Fälligkeit der Heizkostennachzahlung
§ 20 AMVOB, § 22 NMV, § 259 BGB
Stichwörter
Schlagwörter zur Erschließung
Fälligkeit der Heizkostennachzahlung; Betriebskostenabrechnung; Heizkosten; Flächen, beheizte
Leitsatz
häufig von der Redaktion verfasst
Ein Mieter ist bei der Angabe unrichtiger beheizter Flächen regelmäßig nicht in der Lage, an deren Stelle die richtigen Quadratmetergrößen anzusetzen; die Angabe der richtigen Flächen ist aber Voraussetzung für eine ordnungsgemäße Abrechnung.
Sachverhalt
Wortlaut des Gerichts
Die Parteien streiten sich um eine Heizkostennachforderung. Dabei ging es vor allem um die Frage, ob eine Heizkostennachforderung fällig sein kann, obwohl die Flächenangabe in der Heizkostenabrechnung nicht korrekt war.
Aus den Gründen
Wortlaut des Gerichts
Der Kl. hat eine beheizte Gesamtfläche des Hauses von 263,55 qm angegeben und zu Lasten der Bekl. eine beheizte Fläche ihrer Wohnung von 104,55 qm angesetzt. Beide Berechnungsgrößen sind ausweislich des Gutachtens unrichtig. Da ein Mieter zur Zahlung der Heizkosten jedoch nur aufgrund einer ordnungsgemäßen Abrechnung verpflichtet ist, wobei unzutreffende Einzelpositionen, die errechenbar sind, die Gültigkeit der Gesamtabrechnung nicht berühren, war die vom Kl. erhobene Heizkostennachzahlungsforderung bis zum Zeitpunkt des Anerkenntnisses durch die Bekl. noch nicht fällig.

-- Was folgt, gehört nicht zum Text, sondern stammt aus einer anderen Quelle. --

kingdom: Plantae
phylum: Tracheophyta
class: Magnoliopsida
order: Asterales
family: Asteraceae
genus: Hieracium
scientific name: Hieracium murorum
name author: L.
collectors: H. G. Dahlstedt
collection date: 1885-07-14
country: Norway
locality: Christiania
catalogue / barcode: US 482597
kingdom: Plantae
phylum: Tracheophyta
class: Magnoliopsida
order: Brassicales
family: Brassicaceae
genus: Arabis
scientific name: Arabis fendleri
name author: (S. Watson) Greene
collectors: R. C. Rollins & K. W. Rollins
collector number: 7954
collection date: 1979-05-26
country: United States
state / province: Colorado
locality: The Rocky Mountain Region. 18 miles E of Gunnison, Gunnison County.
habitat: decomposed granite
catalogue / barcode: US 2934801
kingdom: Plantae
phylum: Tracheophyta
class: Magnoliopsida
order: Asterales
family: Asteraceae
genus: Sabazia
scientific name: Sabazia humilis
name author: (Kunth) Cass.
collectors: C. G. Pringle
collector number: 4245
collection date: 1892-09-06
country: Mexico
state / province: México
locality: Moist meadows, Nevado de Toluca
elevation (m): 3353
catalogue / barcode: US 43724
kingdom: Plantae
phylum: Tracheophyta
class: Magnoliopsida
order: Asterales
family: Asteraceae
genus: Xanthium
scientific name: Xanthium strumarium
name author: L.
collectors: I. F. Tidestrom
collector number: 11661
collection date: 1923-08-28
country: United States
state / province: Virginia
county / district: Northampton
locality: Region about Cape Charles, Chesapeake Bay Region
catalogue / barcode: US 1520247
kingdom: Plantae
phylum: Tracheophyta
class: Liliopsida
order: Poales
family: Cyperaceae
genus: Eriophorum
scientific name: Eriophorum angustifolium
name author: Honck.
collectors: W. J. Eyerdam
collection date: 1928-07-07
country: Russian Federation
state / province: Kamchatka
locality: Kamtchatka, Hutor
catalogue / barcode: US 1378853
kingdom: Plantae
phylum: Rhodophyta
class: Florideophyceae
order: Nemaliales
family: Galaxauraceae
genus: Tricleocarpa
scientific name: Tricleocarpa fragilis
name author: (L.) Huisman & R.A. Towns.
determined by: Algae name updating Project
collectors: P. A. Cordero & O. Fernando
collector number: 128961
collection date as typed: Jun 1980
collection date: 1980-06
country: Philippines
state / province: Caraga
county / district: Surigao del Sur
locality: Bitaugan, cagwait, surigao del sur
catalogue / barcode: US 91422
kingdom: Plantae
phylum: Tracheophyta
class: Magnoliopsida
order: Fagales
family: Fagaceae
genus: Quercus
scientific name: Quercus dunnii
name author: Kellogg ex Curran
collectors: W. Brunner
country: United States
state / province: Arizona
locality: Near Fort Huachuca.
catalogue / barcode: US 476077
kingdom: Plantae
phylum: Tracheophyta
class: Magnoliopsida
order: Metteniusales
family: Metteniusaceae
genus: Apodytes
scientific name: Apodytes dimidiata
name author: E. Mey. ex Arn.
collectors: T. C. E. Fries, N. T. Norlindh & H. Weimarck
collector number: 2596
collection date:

Im vorliegenden Fall handelt es sich bei den unrichtig angegebenen beheizten Flächen durch den Kl. nicht um eine herausnehmbare Größe, sondern sie betreffen die Abrechnung in ihrer Grundlage. Ein Mieter ist bei der Angabe unrichtiger beheizter Flächen nicht in der Lage, an deren Stelle die richtigen Quadratmetergrößen anzusetzen, zumindest was die gesamte beheizte Fläche des Hauses betrifft, da der Mieter nicht wissen kann, welche beheizten Flächen die übrigen Wohnungen aufweisen. Deshalb ist ihm auch der Weg verwehrt, wie etwa bei einem unrichtigen, oder nicht nachprüfbaren Kostenansatz diesen ersatzlos zu streichen und sich anhand dieser Streichung den auf ihn entfallenden Kostenanteil zu errechnen. Vorliegend war die Bekl. nicht in der Lage, statt der vom Kl. angegebenen Quadratmetergrößen der beheizten Fläche die richtigen anzugeben, da dies erst durch den Sachverständigen ermittelt worden ist.